Step 7: Identify and Treat Food Allergies

Step 8: Consider Putting Your Child on a Special Elimination Diet

Step 9: Try High Dose Vitamin B6 with Magnesium

Step 10: Explore Additional Supplements

PART II: Gluten and Casein Free Recipes for Kid-Friendly Foods



Breads and Muffins


Cakes, Cookies, and Desserts

Condiments and Sauces

Crackers and Snacks

Everyday Meals

Microwave Baking


Vegetables and Sides

PART III: Nutritional Information

Appendix 1: Choosing a Registered Dietitian

Appendix 2: The Best Dietary Sources for Protein, Fiber, and Calcium

Appendix 3: RDA or AI and UL for Vitamins and Minerals

Appendix 4: IEP Nutrition Goals and Objectives

Appendix 5: Data Collection Forms

Appendix 6: Nutritional Detoxification Plan

Appendix 7: Laboratory Test 


Eating for Autism contains 75 gluten free, casein free, and soy free recipes.

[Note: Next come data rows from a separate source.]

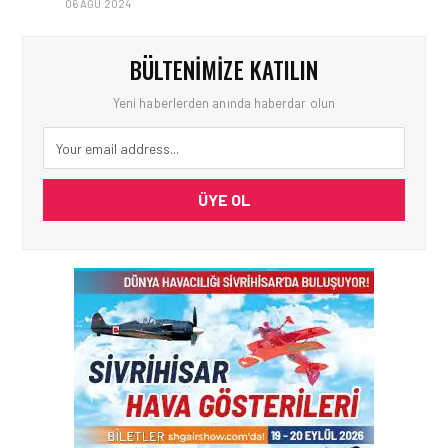
06 AĞU 2024
BÜLTENIMIZE KATILIN
Yeni haberlerden anında haberdar olun
ÜYE OL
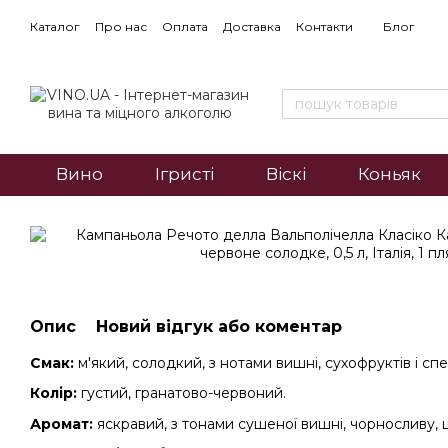
Каталог
Про нас
Оплата
Доставка
Контакти
Блог
Вино
Ігристі
Віскі
Коньяк
Опис
Новий відгук або коментар
Смак:
м'який, солодкий, з нотами вишні, сухофруктів і спе
Колір:
густий, гранатово-червоний.
Аромат:
яскравий, з тонами сушеної вишні, чорносливу, ш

I selected foods and snacks that are “kid-friendly” including beverages, breads, muffins, cakes, cookies, desserts, condiments, sauces, crackers, and soups.  Also included are GFCF recipes for your child’s favorite meals such as pizza, chicken nuggets, and macaroni and cheese.

The recipes are not only free of gluten, casein, and soy; but the ingredients are free of refined white sugar, artificial food additives, and trans fat.  Ingredients selected for the recipes are higher in omega-3 fatty acids, fiber, calcium, and other nutrients.  These recipes will be enjoyed not only by your child on the GFCF Diet, but the entire family!

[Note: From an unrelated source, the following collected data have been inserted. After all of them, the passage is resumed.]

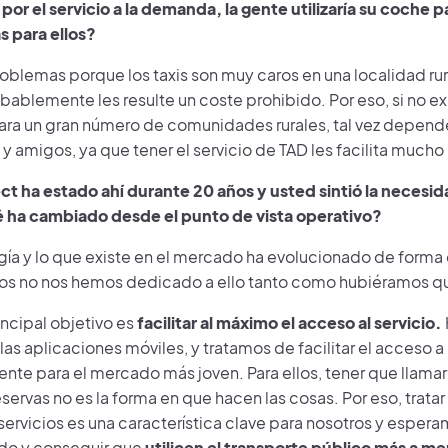
 por el servicio a la demanda, la gente utilizaría su coche p
s para ellos?
oblemas porque los taxis son muy caros en una localidad rura
ablemente les resulte un coste prohibido. Por eso, si no exi
ra un gran número de comunidades rurales, tal vez depend
y amigos, ya que tener el servicio de TAD les facilita mucho 
ct ha estado ahí durante 20 años y usted sintió la necesi
 ha cambiado desde el punto de vista operativo?
gía y lo que existe en el mercado ha evolucionado de forma 
os no nos hemos dedicado a ello tanto como hubiéramos q
incipal objetivo es
facilitar al máximo el acceso al servicio.
las aplicaciones móviles, y tratamos de facilitar el acceso a 
nte para el mercado más joven. Para ellos, tener que llamar
eservas no es la forma en que hacen las cosas. Por eso, trata
servicios es una característica clave para nosotros y espera
do y conseguir que
utilicen el transporte público más a m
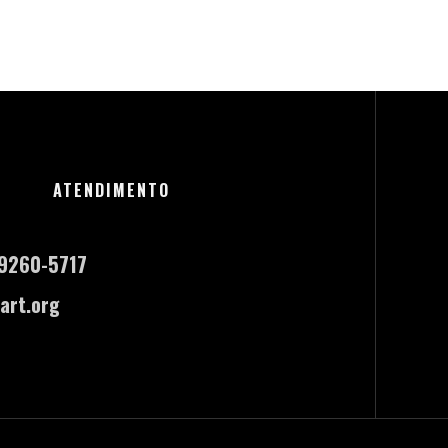
ATENDIMENTO
-9260-5717
art.org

 An example of one of the recipes in Eating for Autism:


Pizza Crust

Makes one large or four individual pizza crusts.


You can actually see the soft, bread-like texture of this crust as you pat out the dough.  Spread to 10-inches yields a hand-tossed crust.  Spread thicker or thinner according to your own taste.



3 egg whites

1 tablespoon olive oil

½ cup apple juice

¼ cup brown rice flour, 35 grams

¼ cup sorghum flour, 35 grams

2 teaspoons Rumford baking powder

¼ teaspoon baking soda

¼ teaspoon salt

1 ¾ teaspoons xanthan gum

Preheat oven to 350°F.  Lightly grease baking sheet.

Place the egg whites in medium-size bowl.  Beat until very frothy.  Add the remaining ingredients.  Mix well.  The dough will look like very soft cookie dough.

Drop dough onto prepared pan.  Using wet fingertips, spread dough to ¼ -inch thickness–a 10-inch circle is a good size.  Bake for 10 to 15 minutes, until the bottom of the dough is lightly browned and the edges of the crust begin to color lightly.  (Bake longer for a crisper crust.)

Raise the oven temperature to 400°F.

Top partially baked crust with 2/3 cup of pizza sauce (page 186) and 1 cup of shredded dairy-free cheese (or other desired toppings).  Bake until the crust is golden and cheese is melted (and just beginning to brown), 5 to 10 minutes.